*Exercise directions:* Find each of the lines below that contains the word "favored" and copy those lines out. Case counts.
Top of Given data
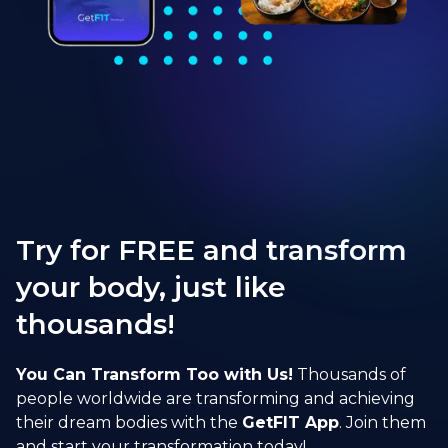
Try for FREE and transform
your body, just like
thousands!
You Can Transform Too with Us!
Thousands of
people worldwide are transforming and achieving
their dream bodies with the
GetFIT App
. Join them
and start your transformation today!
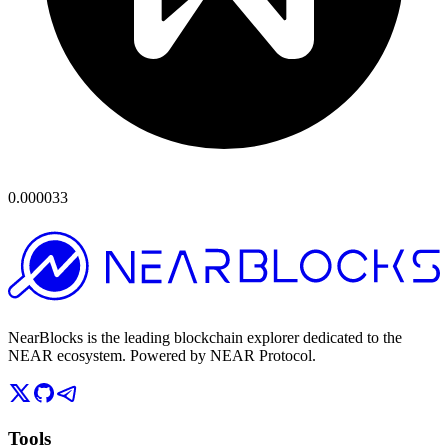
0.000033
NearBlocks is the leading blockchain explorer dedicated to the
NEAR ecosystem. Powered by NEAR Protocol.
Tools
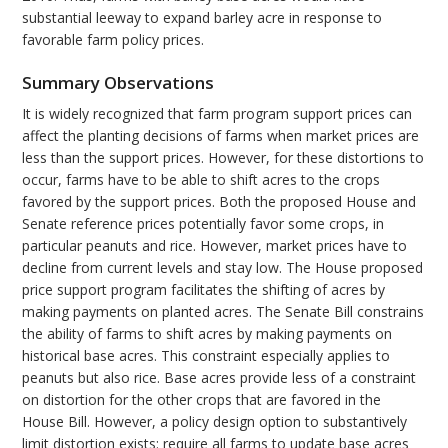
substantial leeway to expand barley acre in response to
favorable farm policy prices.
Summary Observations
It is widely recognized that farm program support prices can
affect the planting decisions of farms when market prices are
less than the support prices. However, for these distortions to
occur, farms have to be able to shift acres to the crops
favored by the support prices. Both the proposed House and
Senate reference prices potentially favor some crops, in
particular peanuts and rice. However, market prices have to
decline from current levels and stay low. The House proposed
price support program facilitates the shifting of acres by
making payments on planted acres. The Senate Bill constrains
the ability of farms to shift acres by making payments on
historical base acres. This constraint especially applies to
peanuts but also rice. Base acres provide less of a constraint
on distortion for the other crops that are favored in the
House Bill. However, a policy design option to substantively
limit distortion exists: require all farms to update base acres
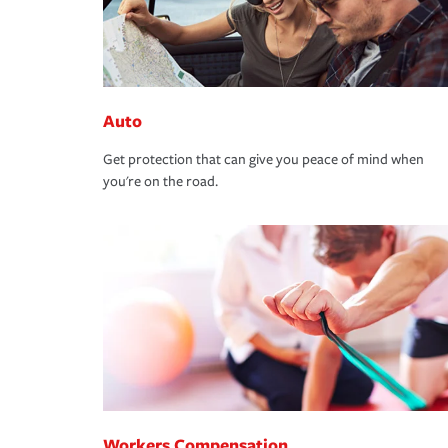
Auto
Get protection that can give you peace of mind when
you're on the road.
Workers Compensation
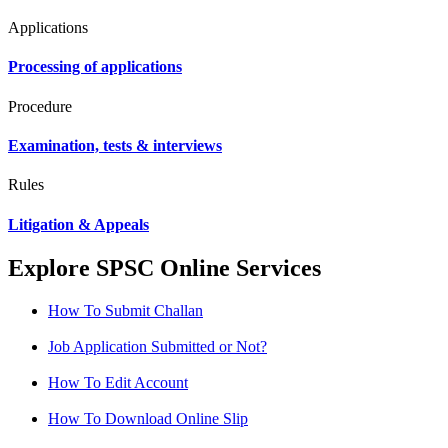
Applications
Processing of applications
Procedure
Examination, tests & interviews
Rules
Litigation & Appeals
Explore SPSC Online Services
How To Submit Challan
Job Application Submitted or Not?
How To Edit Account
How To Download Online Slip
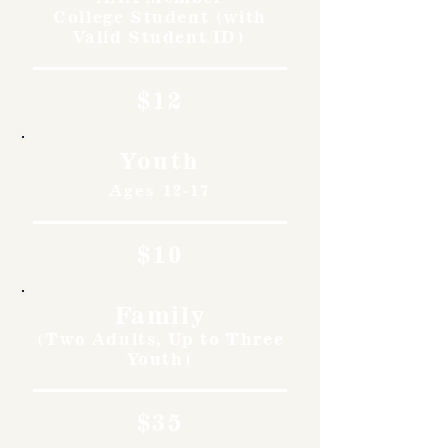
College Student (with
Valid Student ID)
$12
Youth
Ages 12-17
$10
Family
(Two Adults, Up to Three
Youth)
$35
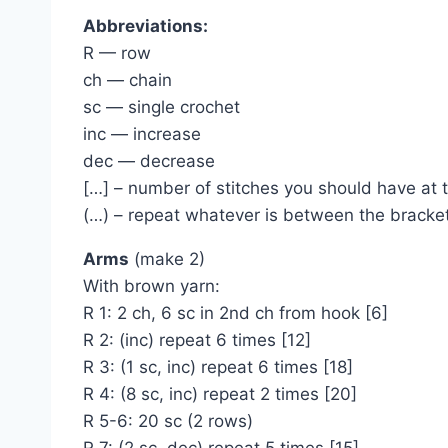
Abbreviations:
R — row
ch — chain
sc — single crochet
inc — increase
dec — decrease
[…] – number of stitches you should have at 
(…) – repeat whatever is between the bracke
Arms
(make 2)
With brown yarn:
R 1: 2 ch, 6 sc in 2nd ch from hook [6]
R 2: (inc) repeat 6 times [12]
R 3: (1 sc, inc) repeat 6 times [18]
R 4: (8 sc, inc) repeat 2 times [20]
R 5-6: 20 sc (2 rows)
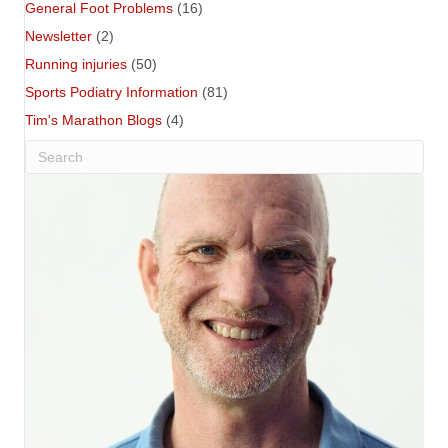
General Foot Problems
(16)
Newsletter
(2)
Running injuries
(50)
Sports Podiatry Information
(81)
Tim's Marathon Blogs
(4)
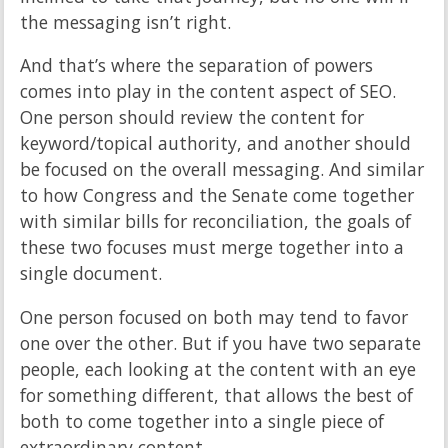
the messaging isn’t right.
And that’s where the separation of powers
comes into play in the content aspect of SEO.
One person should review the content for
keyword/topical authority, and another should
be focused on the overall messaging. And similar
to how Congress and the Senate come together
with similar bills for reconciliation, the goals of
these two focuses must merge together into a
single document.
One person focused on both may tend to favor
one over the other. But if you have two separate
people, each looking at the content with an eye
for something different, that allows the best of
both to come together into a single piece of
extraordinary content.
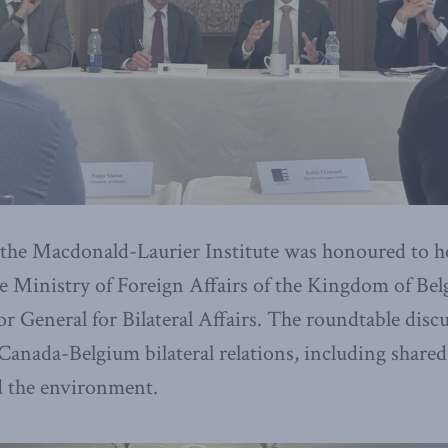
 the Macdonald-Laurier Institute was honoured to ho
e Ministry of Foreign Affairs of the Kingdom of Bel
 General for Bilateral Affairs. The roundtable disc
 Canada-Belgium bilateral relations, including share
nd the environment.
Bottom of Given data
*Exercise response:*
favored by the support prices. Both the proposed House and
on distortion for the other crops that are favored in the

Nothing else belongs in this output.